Como ‘prémio de consolação’ para o sentimento de abandono, o Presidente anunciou que o Dia de Portugal será ali celebrado, no próximo ano, nos municípios mais afetados pelos incêndios, para que seja, «mais do que uma celebração, um compromisso» com o desenvolvimento do interior.
Foi um ‘golpe de asa’ para cobrir muito desleixo e negligência que as populações não perdoam. Nem esquecem.
Neste ‘teatro de sombras’, para além do ritual evocativo de Pedrógão Grande e dos discursos de circunstância, o que avulta são as estratégias desenhadas pelos gurus de serviço, para ninguém sair molestado nas sondagens.
Como se sabe, a popularidade é viciante, e tem ‘consumo’ garantido por parte de Costa e de Marcelo.

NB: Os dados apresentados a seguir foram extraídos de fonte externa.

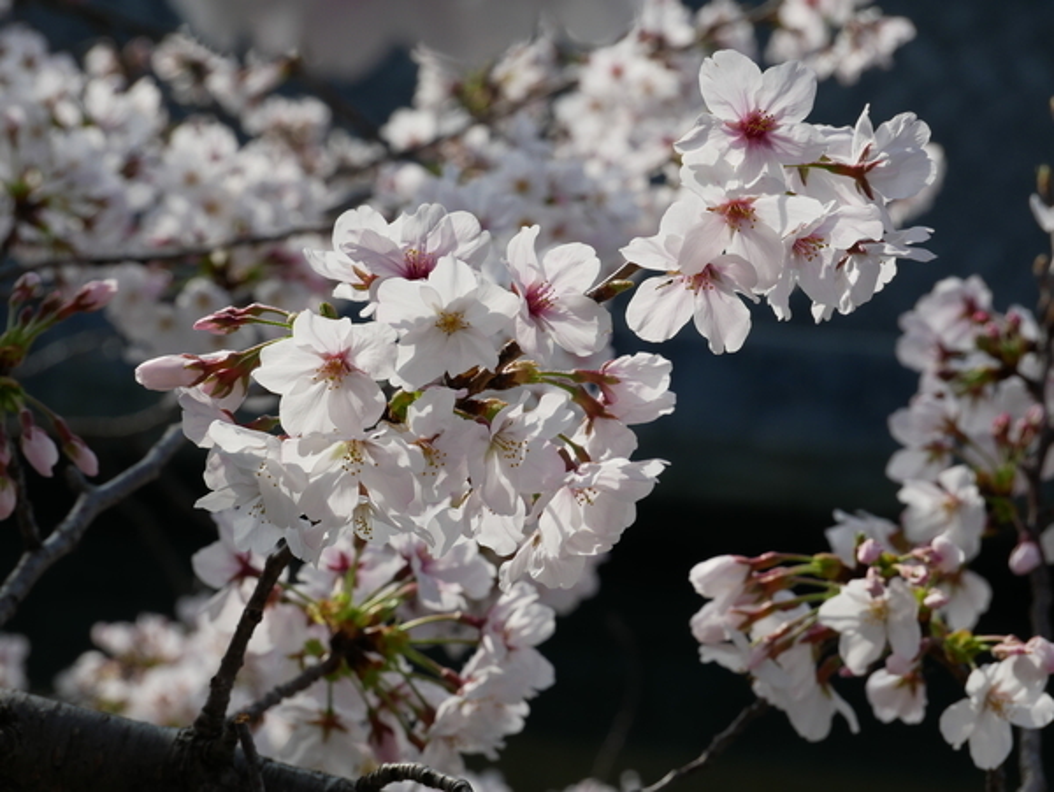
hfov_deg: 16.4
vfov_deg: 12.4
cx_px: 527
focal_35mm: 120
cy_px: 396
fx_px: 3657
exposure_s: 1/500
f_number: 9
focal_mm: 60
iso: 200
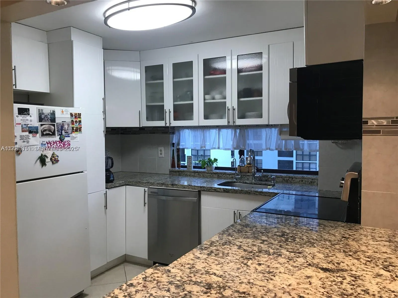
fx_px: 322
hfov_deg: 63.4
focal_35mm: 28
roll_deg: +0.6
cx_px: 199
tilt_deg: -3.6
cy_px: 149
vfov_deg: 49.7
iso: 25
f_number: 1.8
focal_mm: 3.99
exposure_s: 1/30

De um lado, a partir de São Bento, contrata-se uma legião de assessores e de ‘peritos’ em propaganda e gestão de crises, na ressaca dos estragos provocados por sucessivas novelas de mau gosto no interior do Governo.
Já por Belém prefere-se ‘convocar’, quase diariamente, os jornalistas – que, aliás, não se fazem rogados – tanto para ‘comentar’ irrelevâncias, como para advertir o primeiro-ministro, de que se ‘fizer agulha’ para assumir um cargo internacional, terá de confrontar-se com a dissolução do Parlamento.

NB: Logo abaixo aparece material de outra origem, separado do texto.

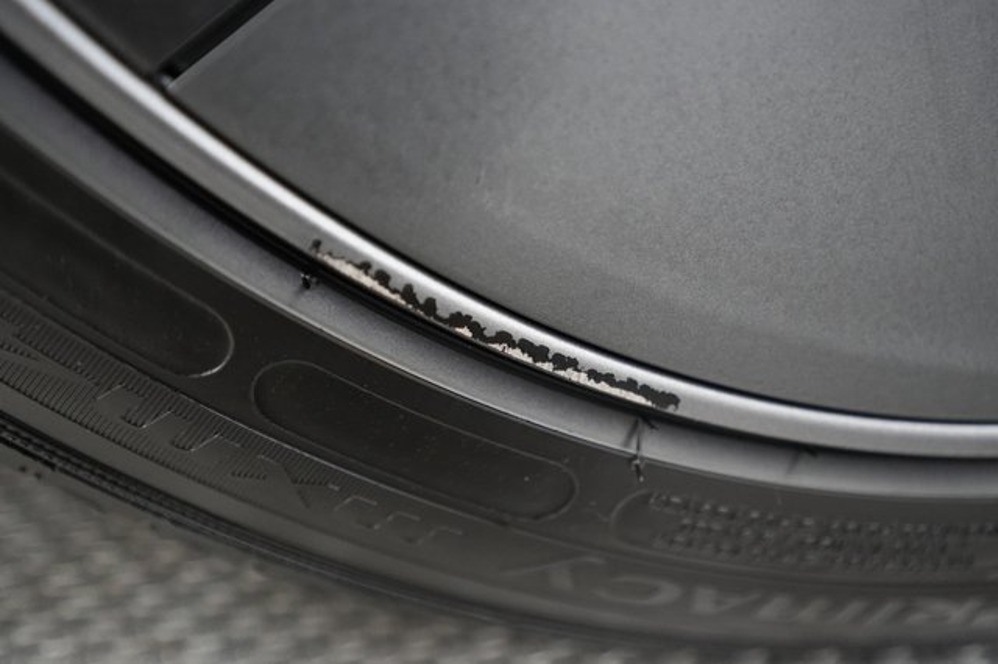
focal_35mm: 28
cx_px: 499
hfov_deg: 65.5
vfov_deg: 46.4
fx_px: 776
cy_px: 332
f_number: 2.8
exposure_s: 1/60
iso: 6400
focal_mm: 28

A reação de Costa foi, aliás, divertida. Perguntou ele, em tom inocente, em declarações ao Público, a propósito das suas ambições europeias, se «alguma vez eu poria em causa a estabilidade que tão dificilmente conquistei?».
O conceito de ‘estabilidade conquistada’ do primeiro-ministro é, no mínimo, uma excentricidade, se olharmos à sucessão de dislates, de figuras tristes de governantes, e de histórias desconcertantes que têm atravessado o seu Governo, desde que tomou posse.
O caso protagonizado por João Galamba – ou o episódio rocambolesco do SIS e do portátil do adjunto – foram apenas as demonstrações mais recentes da barafunda instalada e da falta de sentido de Estado.
Manter Galamba em funções, apesar da sua clara impreparação para o lugar – e contra a vontade de Marcelo –, foi apenas um exercício gratuito do ‘posso, quero e mando’, com o qual Costa quis afirmar a sua autoridade.
Nas sondagens, como bem se sabe, medir a popularidade de políticos e de governantes é um item recorrente.
Marcelo-comentador entrou no star system muito antes de ser eleito Presidente, e tem porfiado, desde então, obsessivamente, pela sua popularidade.
Por seu lado, Costa gere com pinças a exposição mediática, em contraste com o Presidente que exagera nessa vertente, quando teria tudo a ganhar em resguardar-se e falar menos.
Esta dialética tem alimentado não poucas especulações sobre a coexistência entre Belém e São Bento, marcada por um despique permanente, embora se socorram mutuamente quando precisam de amparo.
Em meio século desde a fundação, o PS ocupou o poder – o que é diferente de governar – durante 25 anos. Com o atual Executivo, contudo, sobressaíram os sarilhos e as contradições que, noutras circunstâncias, e com outro Presidente menos cúmplice, já teriam ditado a sua queda.
Mas Marcelo, que gosta de ser popular, odeia a rutura. E Costa sabe disso.